Semantic Segmentation: Semantic segmentation, or image segmentation, is the task of clustering parts of an image together which belong to the same object class. It is a form of pixel-level prediction because each pixel in an image is classified according to a category.
CNN Model Used: U-Net Model
https://arxiv.org/abs/1505.04597
A U-Net consists of an encoder (downsampler) and decoder (upsampler). The architecture consists of a contracting path to capture context and a symmetric expanding path that enables precise localization. A network can be trained end-to-end from very few images and outperforms the prior best method (a sliding-window convolutional network) on the ISBI challenge for segmentation of neuronal structures in electron microscopic stacks. In-order to learn robust features, and reduce the number of trainable parameters, a pretrained model is used as the encoder. The encoder is a pretrained MobileNetV2 model which is prepared and ready to use in tf.keras.applications.
Here, the U-net Model is used to perform semantic segmentation on water bodies images captured by the Sentinel-2 Satellite.

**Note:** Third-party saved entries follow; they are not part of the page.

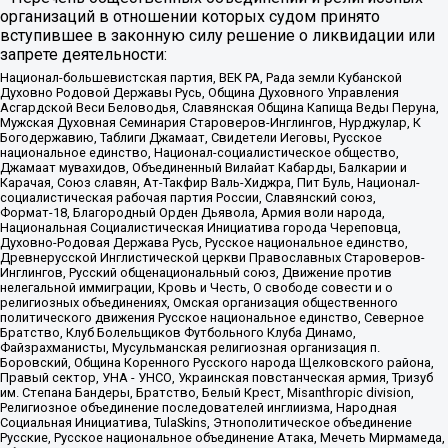
организаций в отношении которых судом принято
вступившее в законную силу решение о ликвидации или
запрете деятельности:
Национал-большевистская партия, ВЕК РА, Рада земли Кубанской
Духовно Родовой Державы Русь, Община Духовного Управления
Асгардской Веси Беловодья, Славянская Община Капища Веды Перуна,
Мужская Духовная Семинария Староверов-Инглингов, Нурджулар, К
Богодержавию, Таблиги Джамаат, Свидетели Иеговы, Русское
национальное единство, Национал-социалистическое общество,
Джамаат мувахидов, Объединенный Вилайат Кабарды, Балкарии и
Карачая, Союз славян, Ат-Такфир Валь-Хиджра, Пит Буль, Национал-
социалистическая рабочая партия России, Славянский союз,
Формат-18, Благородный Орден Дьявола, Армия воли народа,
Национальная Социалистическая Инициатива города Череповца,
Духовно-Родовая Держава Русь, Русское национальное единство,
Древнерусской Инглистической церкви Православных Староверов-
Инглингов, Русский общенациональный союз, Движение против
нелегальной иммиграции, Кровь и Честь, О свободе совести и о
религиозных объединениях, Омская организация общественного
политического движения Русское национальное единство, Северное
Братство, Клуб Болельщиков Футбольного Клуба Динамо,
Файзрахманисты, Мусульманская религиозная организация п.
Боровский, Община Коренного Русского народа Щелковского района,
Правый сектор, УНА - УНСО, Украинская повстанческая армия, Тризуб
им. Степана Бандеры, Братство, Белый Крест, Misanthropic division,
Религиозное объединение последователей инглиизма, Народная
Социальная Инициатива, TulaSkins, Этнополитическое объединение
Русские, Русское национальное объединение Атака, Мечеть Мирмамеда,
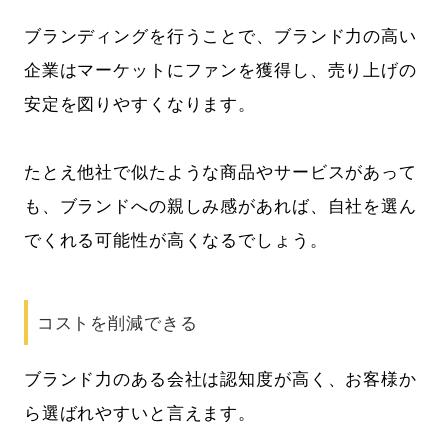
ブランディングを行うことで、ブランド力の高い
企業はマーケットにファンを獲得し、売り上げの
安定を図りやすくなります。
たとえ他社で似たような商品やサービスがあって
も、ブランドへの親しみ感があれば、自社を選ん
でくれる可能性が高くなるでしょう。
コストを削減できる
ブランド力のある会社は認知度が高く、お客様か
ら選ばれやすいと言えます。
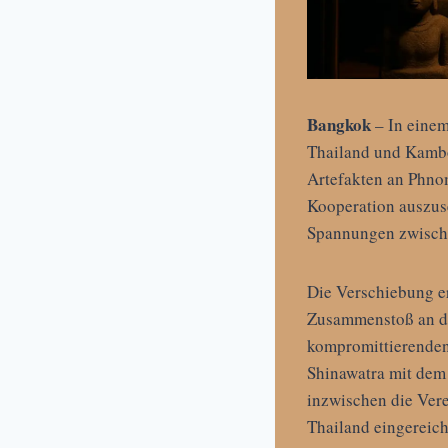
Bangkok
– In einem
Thailand und Kambo
Artefakten an Phnom
Kooperation auszuse
Spannungen zwische
Die Verschiebung er
Zusammenstoß an de
kompromittierenden 
Shinawatra mit dem
inzwischen die Ver
Thailand eingereich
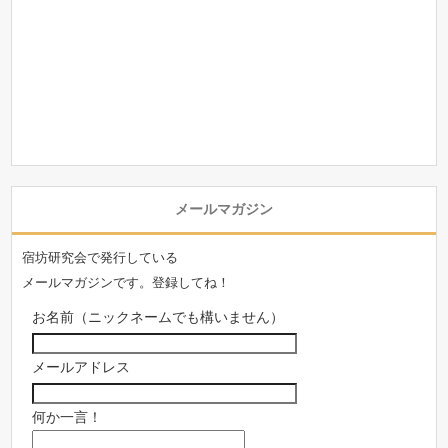
メールマガジン
宿坊研究会で発行している
メールマガジンです。登録してね！
お名前（ニックネームでも構いません）
メールアドレス
何か一言！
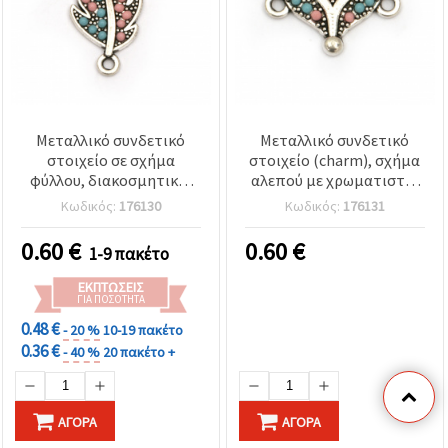
Μεταλλικό συνδετικό
Μεταλλικό συνδετικό
στοιχείο σε σχήμα
στοιχείο (charm), σχήμα
φύλλου, διακοσμητικό,
αλεπού με χρωματιστές
26x12.5x2 mm, οπή 2 mm,
λεπτομέρειες, 20x14x3
Κωδικός:
176130
Κωδικός:
176131
ασημί χρώμα – 2 τεμ.
mm, οπή 2 mm, ασημί
χρώμα - 2 τεμάχια
0.60
€
0.60
€
1-9 πακέτο
ΕΚΠΤΏΣΕΙΣ
ΓΙΑ ΠΟΣΌΤΗΤΑ
0.48 €
- 20 %
10-19 πακέτο
0.36 €
- 40 %
20 πακέτο +
ΑΓΟΡΆ
ΑΓΟΡΆ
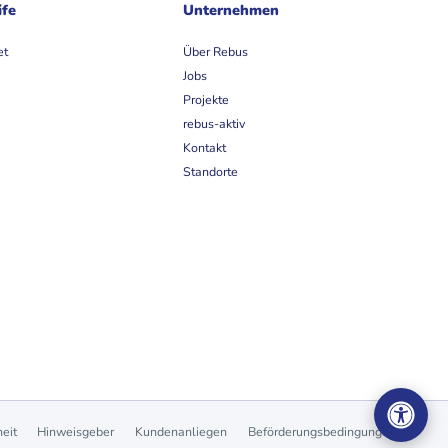
ife
Unternehmen
et
Über Rebus
Jobs
Projekte
rebus-aktiv
Kontakt
Standorte
heit
Hinweisgeber
Kundenanliegen
Beförderungsbedingungen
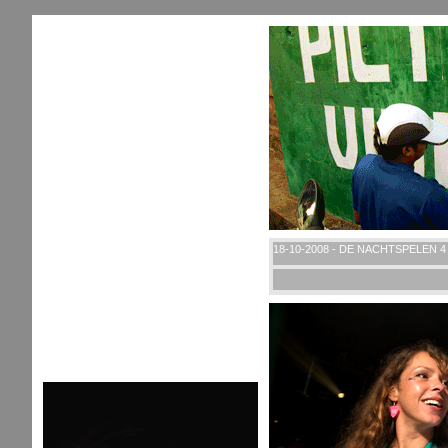
18-10-2008 - DE NACHTSPELEN 4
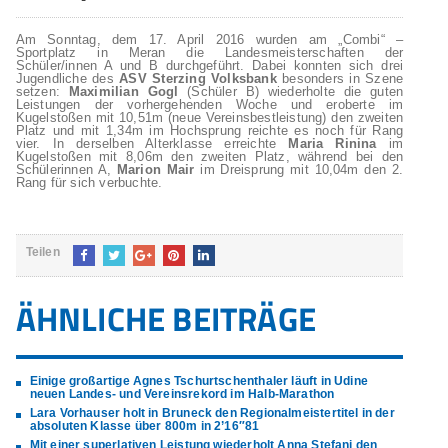
Am Sonntag, dem 17. April 2016 wurden am „Combi“ –
Sportplatz in Meran die Landesmeisterschaften der
Schüler/innen A und B durchgeführt. Dabei konnten sich drei
Jugendliche des
ASV Sterzing
Volksbank
besonders in Szene
setzen:
Maximilian Gogl
(Schüler B) wiederholte die guten
Leistungen der vorhergehenden Woche und eroberte im
Kugelstoßen mit 10,51m (neue Vereinsbestleistung) den zweiten
Platz und mit 1,34m im Hochsprung reichte es noch für Rang
vier. In derselben Alterklasse erreichte
Maria Rinina
im
Kugelstoßen mit 8,06m den zweiten Platz, während bei den
Schülerinnen A,
Marion Mair
im Dreisprung mit 10,04m den 2.
Rang für sich verbuchte.
Teilen
ÄHNLICHE BEITRÄGE
Einige großartige Agnes Tschurtschenthaler läuft in Udine
neuen Landes- und Vereinsrekord im Halb-Marathon
Lara Vorhauser holt in Bruneck den Regionalmeistertitel in der
absoluten Klasse über 800m in 2’16″81
Mit einer superlativen Leistung wiederholt Anna Stefani den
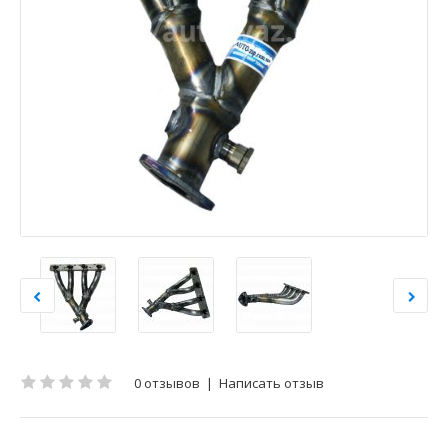
0 отзывов
|
Написать отзыв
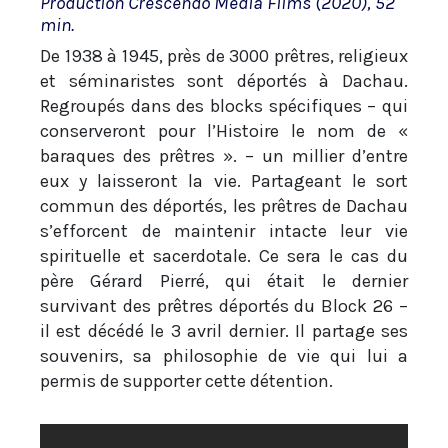
Production Crescendo Media Films (2020), 52
min.
De 1938 à 1945, près de 3000 prêtres, religieux
et séminaristes sont déportés à Dachau.
Regroupés dans des blocks spécifiques – qui
conserveront pour l’Histoire le nom de «
baraques des prêtres ». – un millier d’entre
eux y laisseront la vie. Partageant le sort
commun des déportés, les prêtres de Dachau
s’efforcent de maintenir intacte leur vie
spirituelle et sacerdotale. Ce sera le cas du
père Gérard Pierré, qui était le dernier
survivant des prêtres déportés du Block 26 –
il est décédé le 3 avril dernier. Il partage ses
souvenirs, sa philosophie de vie qui lui a
permis de supporter cette détention.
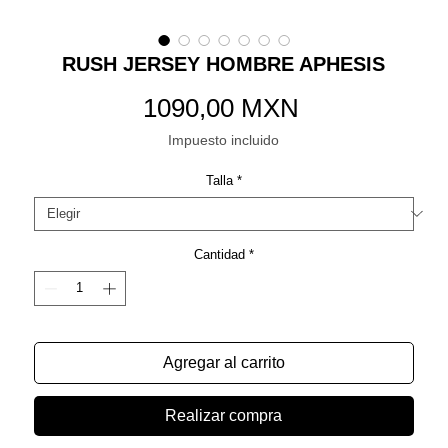
RUSH JERSEY HOMBRE APHESIS
Precio
1090,00 MXN
Impuesto incluido
Talla
*
Cantidad
*
Agregar al carrito
Realizar compra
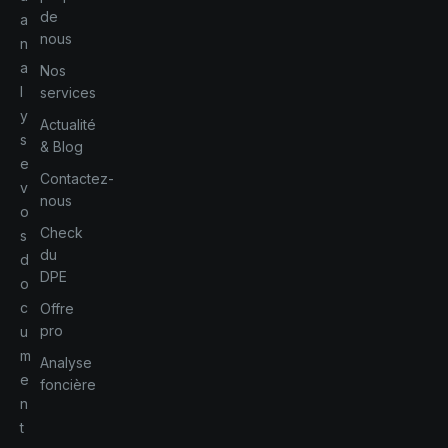
de
a
nous
n
a
Nos
l
services
y
Actualité
s
& Blog
e
Contactez-
v
nous
o
Check
s
du
d
DPE
o
c
Offre
pro
u
m
Analyse
e
foncière
n
t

https://www.kaggle.com/datasets/franciscoescobar/satellite-images-of-water-bodies
A collection of water bodies images captured by the Sentinel-2 Satellite. Each image comes with a black and white mask where white represents water and black represents something else but water. The masks were generated by calculating the NWDI (Normalized Water Difference Index) which is frequently used to detect and measure vegetation in satellite images, but a greater threshold was used to detect water bodies.

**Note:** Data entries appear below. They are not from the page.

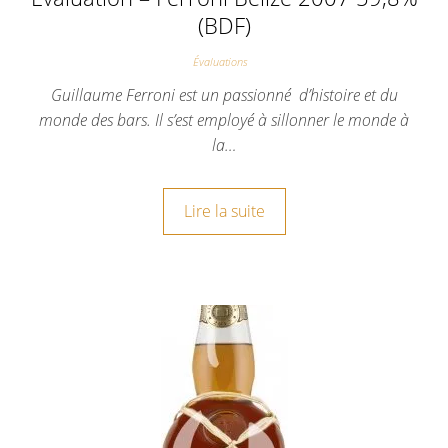
(BDF)
Évaluations
Guillaume Ferroni est un passionné d’histoire et du
monde des bars. Il s’est employé à sillonner le monde à
la…
Lire la suite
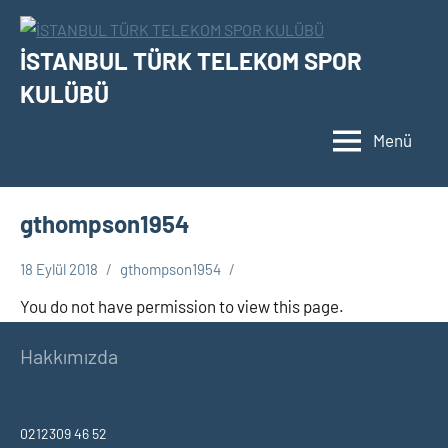
İçeriğe
geç
İSTANBUL TÜRK TELEKOM SPOR
KULÜBÜ
Menü
gthompson1954
18 Eylül 2018
gthompson1954
You do not have permission to view this page.
Hakkımızda
0212309 46 52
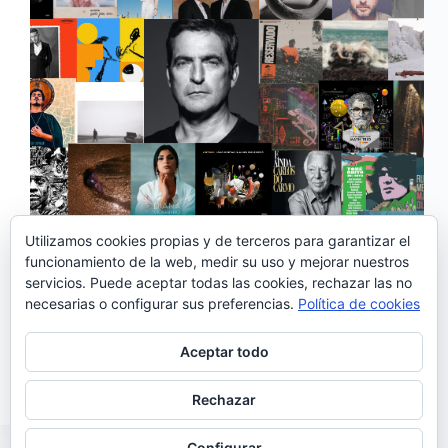
Utilizamos cookies propias y de terceros para garantizar el
funcionamiento de la web, medir su uso y mejorar nuestros
servicios. Puede aceptar todas las cookies, rechazar las no
Este año llegamos un poco más tarde de lo habitual
necesarias o configurar sus preferencias.
Política de cookies
pero es que 2021 ha sido un año especialmente
prolífico en la música portuguesa ya que han visto la
luz muchos álbumes cuyo lanzamiento fue retrasado
Aceptar todo
por la pandemia y…
Noemí Sánchez
03/01/2022
Rechazar
Configurar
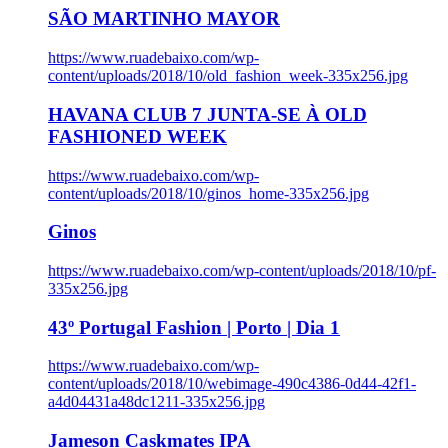
SÃO MARTINHO MAYOR
https://www.ruadebaixo.com/wp-
content/uploads/2018/10/old_fashion_week-335x256.jpg
HAVANA CLUB 7 JUNTA-SE À OLD
FASHIONED WEEK
https://www.ruadebaixo.com/wp-
content/uploads/2018/10/ginos_home-335x256.jpg
Ginos
https://www.ruadebaixo.com/wp-content/uploads/2018/10/pf-
335x256.jpg
43º Portugal Fashion | Porto | Dia 1
https://www.ruadebaixo.com/wp-
content/uploads/2018/10/webimage-490c4386-0d44-42f1-
a4d04431a48dc1211-335x256.jpg
Jameson Caskmates IPA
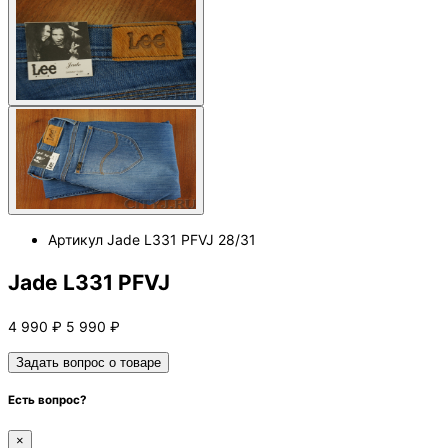
Артикул
Jade L331 PFVJ 28/31
Jade L331 PFVJ
4 990
₽
5 990
₽
Задать вопрос о товаре
Есть вопрос?
×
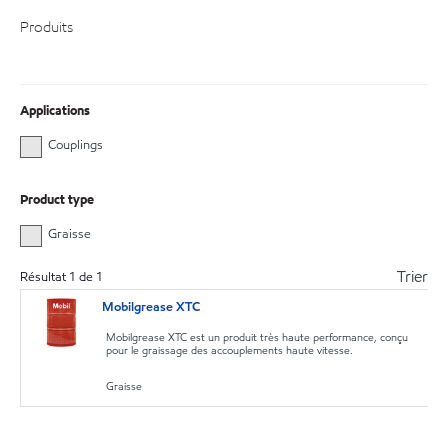
Produits
Applications
Couplings
Product type
Graisse
Trier
Résultat
1
de
1
Mobilgrease XTC
Mobilgrease XTC est un produit très haute performance, conçu
pour le graissage des accouplements haute vitesse.
Graisse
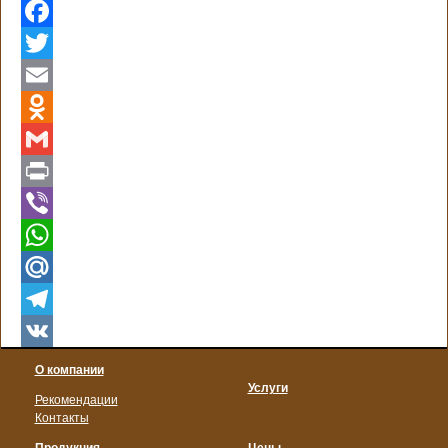
Facebook
Twitter
Email
Odnoklassniki
Gmail
Print
Viber
WhatsApp
Mail.Ru
Telegram
VK
О компании
Услуги
Рекомендации
Контакты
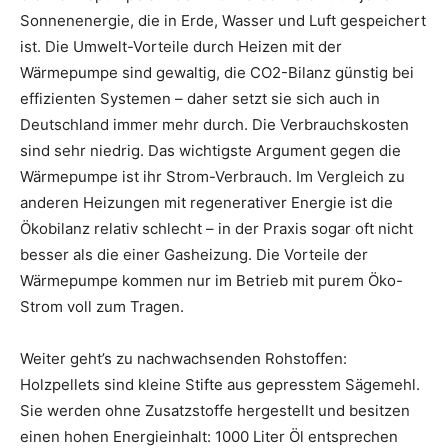
Sonnenenergie, die in Erde, Wasser und Luft gespeichert
ist. Die Umwelt-Vorteile durch Heizen mit der
Wärmepumpe sind gewaltig, die CO2-Bilanz günstig bei
effizienten Systemen – daher setzt sie sich auch in
Deutschland immer mehr durch. Die Verbrauchskosten
sind sehr niedrig. Das wichtigste Argument gegen die
Wärmepumpe ist ihr Strom-Verbrauch. Im Vergleich zu
anderen Heizungen mit regenerativer Energie ist die
Ökobilanz relativ schlecht – in der Praxis sogar oft nicht
besser als die einer Gasheizung. Die Vorteile der
Wärmepumpe kommen nur im Betrieb mit purem Öko-
Strom voll zum Tragen.
Weiter geht’s zu nachwachsenden Rohstoffen:
Holzpellets sind kleine Stifte aus gepresstem Sägemehl.
Sie werden ohne Zusatzstoffe hergestellt und besitzen
einen hohen Energieinhalt: 1000 Liter Öl entsprechen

Reference notebook: https://www.kaggle.com/code/dikshabhati2002/image-segmentation-u-net for semantic segmenation of Cars using U-Net.
- Upload the .ipynb file to Google Colaboratory
- Upload your kaggle.json file to Google Colab. Follow https://www.kaggle.com/general/74235 for reference
- Select Runtime type: GPU
- Run the notebook
The masks are predicted with 80% accuracy after training for 14 Epochs and an early stoppage. The model is trained on a GPU. The model is saved in the .h5 format. The model can be loaded and used for predictions and can be trained for more epochs to get better results.